**Prompt:**
Rewrite the stretch of data from the line containing "What is the" through the end, swapping "categories" for "groups" and keeping everything else the same. Omit the pictures from your answer.

**Information supplied:**
====
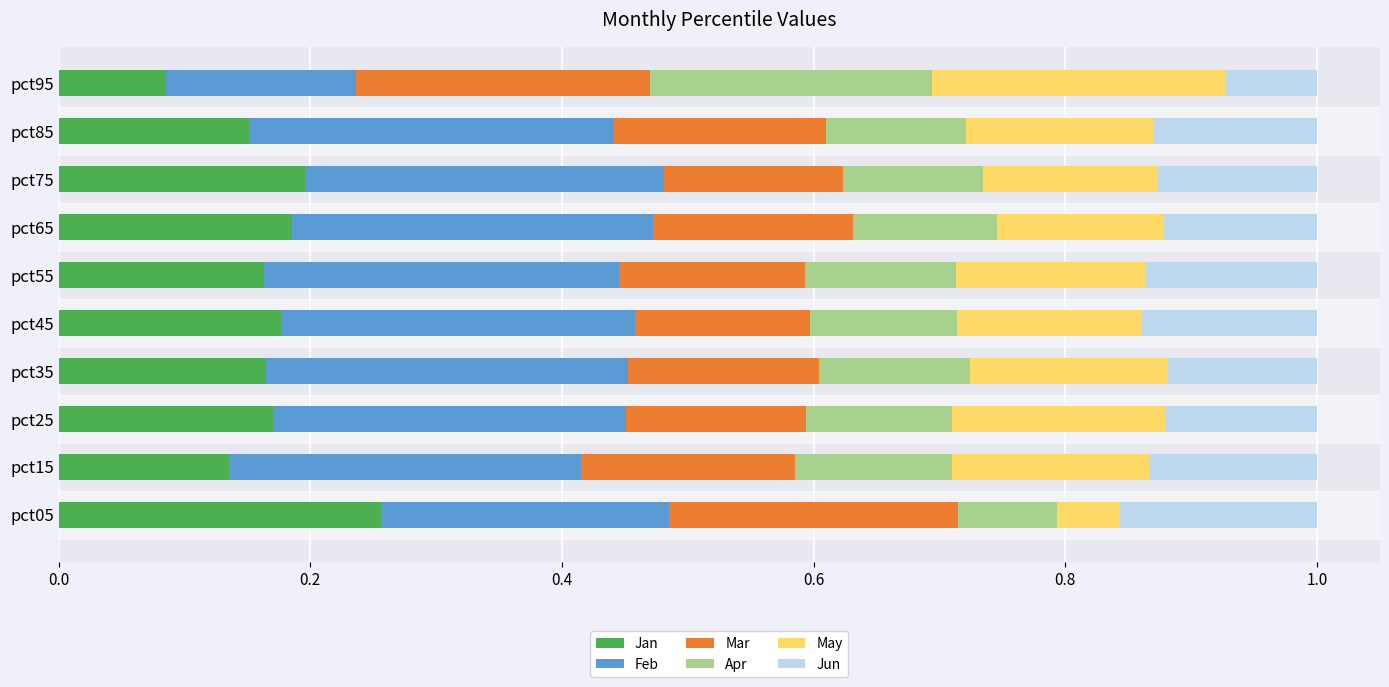

At which label does Jan reach its peak?

pct05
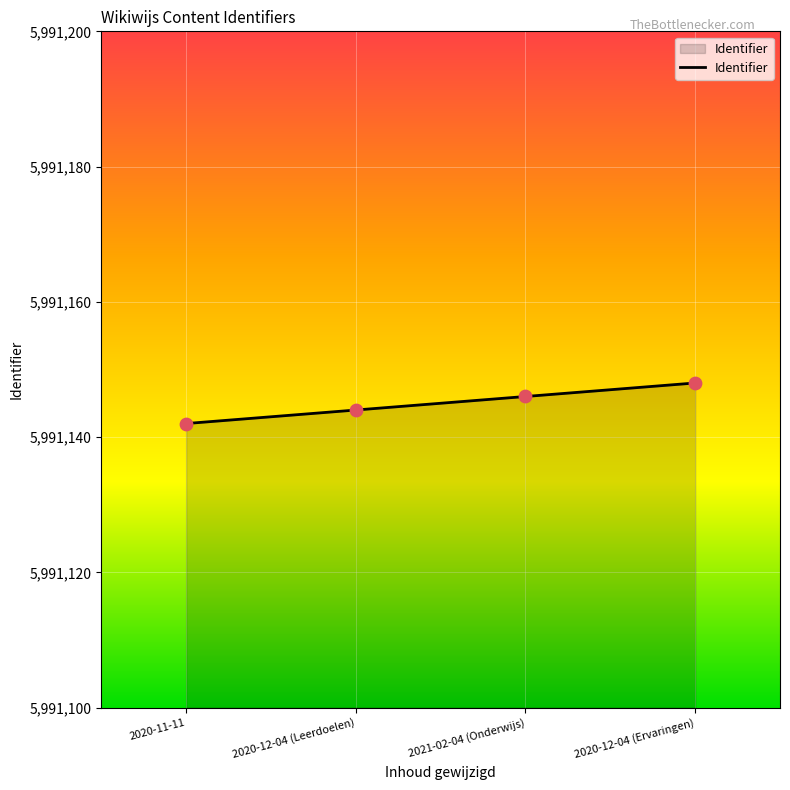

What is the change in value from 2020-11-11 to 2020-12-04 (Leerdoelen)?

+2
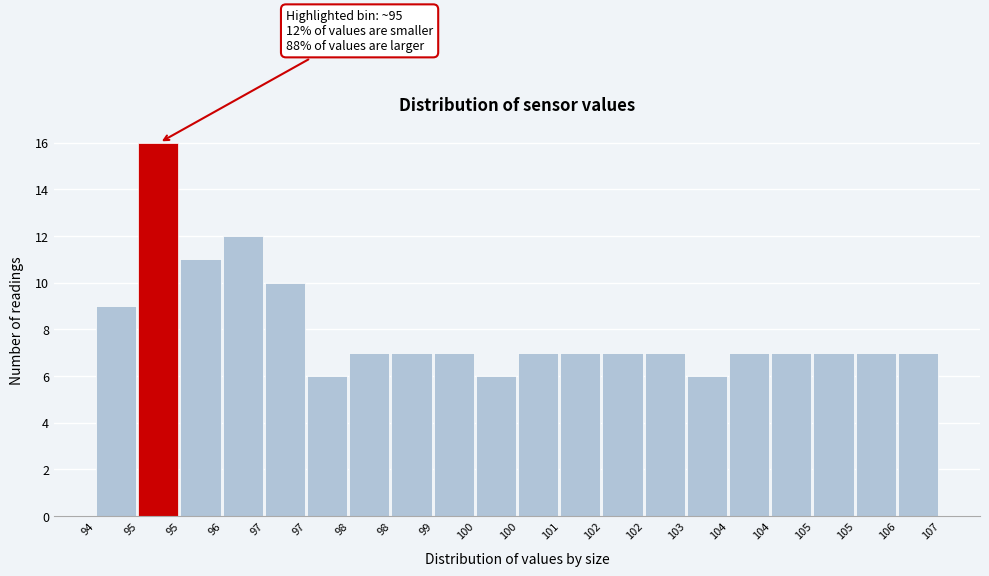

Count the number of categories in the chart.

20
====
**Answer for the task:**
What is the change in value from 2020-11-11 to 2020-12-04 (Leerdoelen)?

+2

Count the number of groups in the chart.

20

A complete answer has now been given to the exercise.